I cook every day. Some people think I love cooking. But I don’t think I really love cooking. I think I love eating. I cook good food so that I can eat it. What I love about cooking is that I can choose ingredients I love to eat. So I read books about food and cooking.

Some years ago, I cut out and kept an article titled “Breeding the Nutrition Out of Our Food” and I stuck it into one of my cookbooks. I have read it a number of times since. The article was written by Jo Robinson, the author of “Eating on the Wild Side: The Missing Link to Optimum Health.”

I learned from Jo Robinson how “we’ve reduced the nutrients and increased the sugar and starch content of hundreds of fruits and vegetables.” Corn is the best example of this. Here is a story about corn that is both fascinating and shocking:

White kerneled corn “was born” in 1836, the creation of Noyes Darling whose goal was to create a sweet, all white variety without “the disadvantage of being yellow.” He succeeded.

But the story becomes strange and more than a little disturbing. Supersweet corn was born in a cloud of radiation. Beginning in the 1920’s, geneticists exposed corn seeds to radiation to learn more about the normal arrangement of plant genes. The corn seeds were exposed to X-rays, toxic compounds, cobalt radiation, and then, in the 1940’s, to blasts of atomic radiation. Then the seeds were stored in a seed bank for use in research. In 1959, John Laughnan, a geneticist who was studying some of the no-longer-radioactive seeds, decided to pop a few into his mouth. He couldn’t believe how sweet they were. Lab tests confirmed they were 10 times sweeter than ordinary sweet corn. The radiation had turned the corn into a sugar factory.

Mr. Laughnan realized people would love extra-sweet corn and he spent years developing commercial varieties of this corn. In 1961, he began selling his first hybrids. And within one generation, the new extra-sugary varieties were selling more than the older varieties. Today, most of the corn in our grocery stores is extra-sweet. The sweetest ones contain 40 percent sugar. The disadvantage of white corn is that it lacks nutrients. If you want more nutrients in your corn: choose corn with deep yellow kernels. It has 60 times more beta-carotene, which turns into Vitamin A in the body. Vitamin A helps vision and the immune system. When baking, try blue, red or purple cornmeal.
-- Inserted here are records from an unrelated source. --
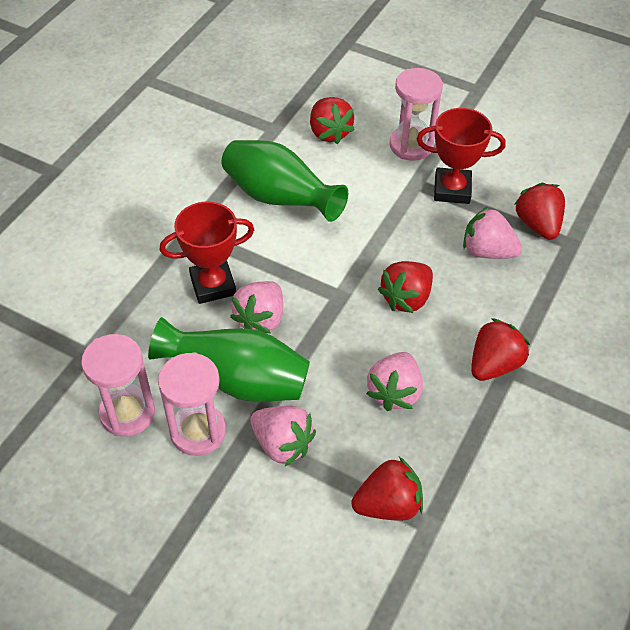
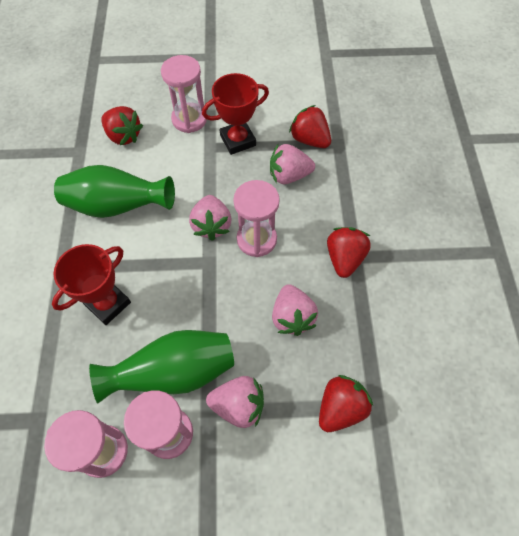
camera: 30 degrees left, 10 degrees up
pink strawberry [230,281,283,334] -> pink strawberry moved to [189,195,232,241]
red strawberry [378,261,433,313] -> pink hourglass [233,180,280,257]

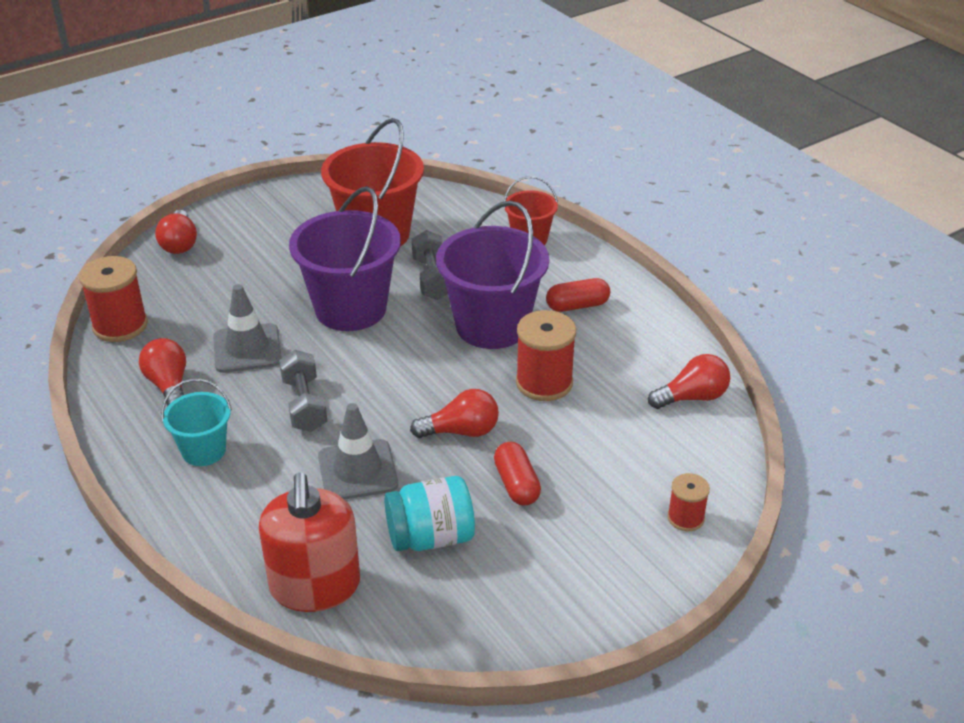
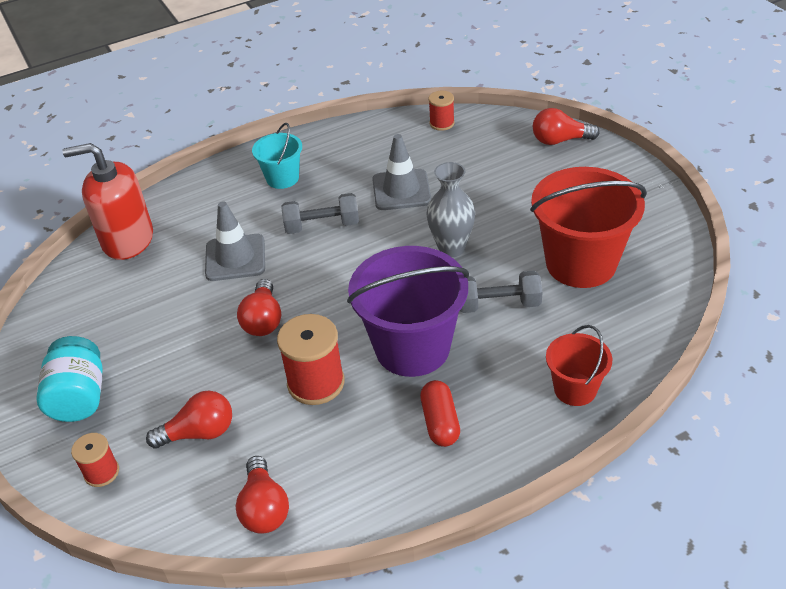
camera: 100 degrees right, 5 degrees up
red spool [79,256,148,342] -> red spool [429,91,455,131], size x0.57
red light bulb [139,338,186,406] -> red light bulb moved to [146,391,232,449]
purple bucket [289,186,401,331] -> grey vase [426,162,475,257]
turquoise jar [384,476,475,551] -> turquoise jar moved to [36,336,103,422]
red capsule [494,442,541,505] -> none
While you are at it: Eat some scallions, aka green onions, which Jo Robinson calls “jewels of nutrition.” The green part is more nutritious than the white part, so use the whole plant. I’ve discovered I LOVE green onions cooked with mushrooms. I slice up an entire bunch of green onions and cook them with mushrooms in a generous amount of olive oil and a dollop of lightly salted butter. Sourdough toast or brown rice is a wonderful accompaniment.